When Mrs. Hoa is killed in an accident, Mai knows that Binh will be blamed. She rushes him from the scene, and tells him about a boat that will help him escape. Handing him her life savings, she asks that he take Tam with him to America. Her marriage certificate lists an address for her lost husband in Houston.

Binh and Tam set off in a packed fishing vessel that’s nearly swamped crossing the South China Sea, as part of the infamous “boat people” refugee migration. They survive only to be incarcerated in a Malaysian refugee camp under armed guard, along with other emigrants from Asia. In the polyglot camp, the common language is English, which Binh barely speaks. Chingmy (Chapman To), a cynical young Chinese, befriends the naive Binh and wises him up to the hopelessness of their situationno country wants the refugees, and the only way out costs big money. That kind of money can only be earned the way Ling (Bai Ling) gets it’ she’s allowed to leave the camp at night to work as a streetwalker.

Ling is bitter, but she warms to mother-starved little Tam, and identifies with shy Binh’s feelings of shame and rejection. The tension in the camp explodes, when Chingmy goes berserk, provoking the guards to shoot him. Ling tells Binh about a ship smuggling refugees to America, and selflessly offers the money to pay for the trip, but Binh insists that she accompany them.

Onboard they meet the “Snakehead,” (Temuera Morrison) or human trafficker, who demands extortionate pay far beyond their means.
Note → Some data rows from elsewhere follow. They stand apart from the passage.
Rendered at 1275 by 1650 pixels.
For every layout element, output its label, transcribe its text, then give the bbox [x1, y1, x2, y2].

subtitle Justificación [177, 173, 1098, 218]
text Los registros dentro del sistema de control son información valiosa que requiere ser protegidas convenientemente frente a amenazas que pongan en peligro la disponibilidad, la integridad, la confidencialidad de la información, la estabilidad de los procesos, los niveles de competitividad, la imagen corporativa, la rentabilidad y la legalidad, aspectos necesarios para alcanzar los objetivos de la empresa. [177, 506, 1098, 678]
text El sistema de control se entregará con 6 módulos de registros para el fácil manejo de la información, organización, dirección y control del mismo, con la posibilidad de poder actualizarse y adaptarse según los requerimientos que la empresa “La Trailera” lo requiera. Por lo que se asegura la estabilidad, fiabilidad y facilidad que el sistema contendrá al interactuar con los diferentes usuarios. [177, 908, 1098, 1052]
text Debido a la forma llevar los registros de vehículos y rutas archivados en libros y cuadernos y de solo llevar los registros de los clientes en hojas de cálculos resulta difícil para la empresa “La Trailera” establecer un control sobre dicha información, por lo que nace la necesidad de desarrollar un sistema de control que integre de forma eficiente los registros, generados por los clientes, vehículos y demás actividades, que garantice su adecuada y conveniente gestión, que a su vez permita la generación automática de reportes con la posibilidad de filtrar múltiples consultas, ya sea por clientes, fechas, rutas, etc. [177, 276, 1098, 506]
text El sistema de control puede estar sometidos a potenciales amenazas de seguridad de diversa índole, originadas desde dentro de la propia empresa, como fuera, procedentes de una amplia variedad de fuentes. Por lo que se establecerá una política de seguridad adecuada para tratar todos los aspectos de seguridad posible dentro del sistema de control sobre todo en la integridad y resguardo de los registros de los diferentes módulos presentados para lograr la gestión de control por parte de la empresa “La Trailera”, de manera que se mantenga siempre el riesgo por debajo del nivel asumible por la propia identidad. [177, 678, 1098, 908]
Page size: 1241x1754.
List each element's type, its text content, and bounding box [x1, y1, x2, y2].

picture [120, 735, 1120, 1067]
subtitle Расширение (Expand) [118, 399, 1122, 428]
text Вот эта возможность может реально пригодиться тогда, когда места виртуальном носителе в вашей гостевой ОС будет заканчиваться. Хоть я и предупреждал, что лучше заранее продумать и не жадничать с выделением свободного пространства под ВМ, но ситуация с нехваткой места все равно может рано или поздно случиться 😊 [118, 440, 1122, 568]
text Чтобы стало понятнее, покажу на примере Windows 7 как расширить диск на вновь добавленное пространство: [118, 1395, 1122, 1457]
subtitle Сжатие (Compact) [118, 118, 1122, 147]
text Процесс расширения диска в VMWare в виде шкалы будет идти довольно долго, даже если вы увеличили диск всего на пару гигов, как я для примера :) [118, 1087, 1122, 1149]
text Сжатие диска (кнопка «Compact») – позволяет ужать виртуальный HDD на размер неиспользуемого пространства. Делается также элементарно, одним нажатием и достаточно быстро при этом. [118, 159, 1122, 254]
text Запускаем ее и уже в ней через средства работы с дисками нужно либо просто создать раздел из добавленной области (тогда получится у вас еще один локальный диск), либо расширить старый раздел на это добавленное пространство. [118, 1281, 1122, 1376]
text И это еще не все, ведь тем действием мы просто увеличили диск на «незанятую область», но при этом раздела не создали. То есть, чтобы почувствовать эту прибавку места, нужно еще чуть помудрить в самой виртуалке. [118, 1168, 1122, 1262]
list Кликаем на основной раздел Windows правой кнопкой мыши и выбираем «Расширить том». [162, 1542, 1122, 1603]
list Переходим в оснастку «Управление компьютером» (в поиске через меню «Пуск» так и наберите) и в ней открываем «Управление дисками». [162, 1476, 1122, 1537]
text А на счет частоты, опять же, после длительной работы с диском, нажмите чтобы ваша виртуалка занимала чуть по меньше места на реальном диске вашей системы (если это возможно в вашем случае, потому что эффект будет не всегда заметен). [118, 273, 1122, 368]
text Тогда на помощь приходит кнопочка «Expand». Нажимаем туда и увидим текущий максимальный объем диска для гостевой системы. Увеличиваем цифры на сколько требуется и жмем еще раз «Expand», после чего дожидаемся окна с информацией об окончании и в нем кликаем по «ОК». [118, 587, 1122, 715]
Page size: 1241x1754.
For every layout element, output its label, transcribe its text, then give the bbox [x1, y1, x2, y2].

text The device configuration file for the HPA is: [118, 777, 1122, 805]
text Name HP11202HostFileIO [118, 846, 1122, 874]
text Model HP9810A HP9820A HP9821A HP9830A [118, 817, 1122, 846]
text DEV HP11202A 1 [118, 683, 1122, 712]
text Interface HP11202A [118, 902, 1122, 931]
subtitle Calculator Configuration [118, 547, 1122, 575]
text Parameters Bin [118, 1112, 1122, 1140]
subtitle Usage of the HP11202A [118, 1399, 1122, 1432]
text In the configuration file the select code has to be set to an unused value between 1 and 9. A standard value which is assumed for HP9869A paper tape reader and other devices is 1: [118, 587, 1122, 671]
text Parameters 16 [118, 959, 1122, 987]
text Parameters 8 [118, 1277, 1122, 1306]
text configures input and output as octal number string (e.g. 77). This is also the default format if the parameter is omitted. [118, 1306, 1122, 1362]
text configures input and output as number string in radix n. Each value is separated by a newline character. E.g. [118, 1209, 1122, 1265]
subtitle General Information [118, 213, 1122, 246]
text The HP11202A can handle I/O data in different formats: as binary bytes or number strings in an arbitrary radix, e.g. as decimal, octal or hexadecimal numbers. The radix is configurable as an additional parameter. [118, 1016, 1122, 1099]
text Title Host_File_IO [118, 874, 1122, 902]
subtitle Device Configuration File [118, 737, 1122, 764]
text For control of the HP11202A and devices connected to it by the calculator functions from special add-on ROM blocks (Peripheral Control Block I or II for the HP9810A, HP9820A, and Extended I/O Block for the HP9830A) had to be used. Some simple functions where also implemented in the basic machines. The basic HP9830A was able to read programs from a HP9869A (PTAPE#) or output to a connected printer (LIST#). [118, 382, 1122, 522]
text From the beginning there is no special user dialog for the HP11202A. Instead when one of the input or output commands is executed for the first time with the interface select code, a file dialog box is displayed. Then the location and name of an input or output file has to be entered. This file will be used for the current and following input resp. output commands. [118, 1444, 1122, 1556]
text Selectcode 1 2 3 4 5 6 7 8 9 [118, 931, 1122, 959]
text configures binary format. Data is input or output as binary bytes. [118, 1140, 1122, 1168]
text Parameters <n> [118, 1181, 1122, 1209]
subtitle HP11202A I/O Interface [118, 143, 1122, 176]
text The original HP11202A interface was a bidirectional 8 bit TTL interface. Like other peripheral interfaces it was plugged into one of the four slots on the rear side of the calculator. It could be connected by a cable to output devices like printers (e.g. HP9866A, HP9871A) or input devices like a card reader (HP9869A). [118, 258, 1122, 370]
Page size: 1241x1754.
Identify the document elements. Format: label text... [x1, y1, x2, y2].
Their choice is overboard, or sign an I.O.U. The transaction is watched by the ship’s world-weary Captain Oh (Tim Roth), whose contempt for “Snakehead” is outweighed by his own financial self-interest in the human cargo. Locked in the freighter’s hold, the emigrants pass the time sitting idly waiting for food, and betting on American trivia like “Q-Tip” and “Route 66.”

The voyage turns yet more desperate, when the ship is slammed by a storm devastating both human and inanimate cargo. Soon, disease sets in among the malnourished refugees. Binh is a survivor, but Tam dies of fever. Finally, the ship reaches the coast outside N.Y. The refugees are hustled by dinghy to shore, loaded into trucks, and transported to a new life of slavery. Binh works as a Chinatown busboy, and Ling is a bar girl in a sleazy joint frequented by white businessmen. Though the emotional bond between Binh and Ling remains strong, Binh can’t stomach the sight of Ling plying her trade.

When Binh learns from his bunkmates that, as the child of an American G.I., he was eligible for free U.S. repatriation and transport, he is overwhelmed with the horror and loss of his journey. He has lost his mother, brother, and lover, but in his desperation he finds freedom from the slavers and escapes.

Binh hitchhikes cross-country, encountering Mexican migrants, amputee vets, random road people. The quest leads to a trailer encampment in the ranch’s backcountry, and the rancher agrees to hire Binh. Binh works with Steve (Nick Nolte), a new workmate and trailer-mate. Like Binh, Steve shows a stoic acceptance of fate.

Steve’s story is slowly revealed. “Bad memories of Vietnam” asks Binh. “Worse,” says Steve, “Good memories.” Binh learns that Steve was wounded in a warehouse ammunition explosion and that he woke up blind in a hospital six months later. At war’s end, nobody could go back to Vietnam, and Steve didn’t want to burden his wife with caring for a blind man. In time, as trust between them grows, they tacitly acknowledge each other as father and son without ever stating the words.

“Beautiful Country” tells the saga of one out of 12,000 to 18,000 of children of American troops and Vietnamese women conceived during that period. The film is more plot than character-drive; by standards of American films, the plot is rich enough for ten pictures. But the details are surprisingly fresh, and the characters vividly drawn. Sabina Murray and Larry Gross’ script eschews melodrama for a more realistic portrait of the hardships endured by illegal immigrants, particularly those from Vietnam.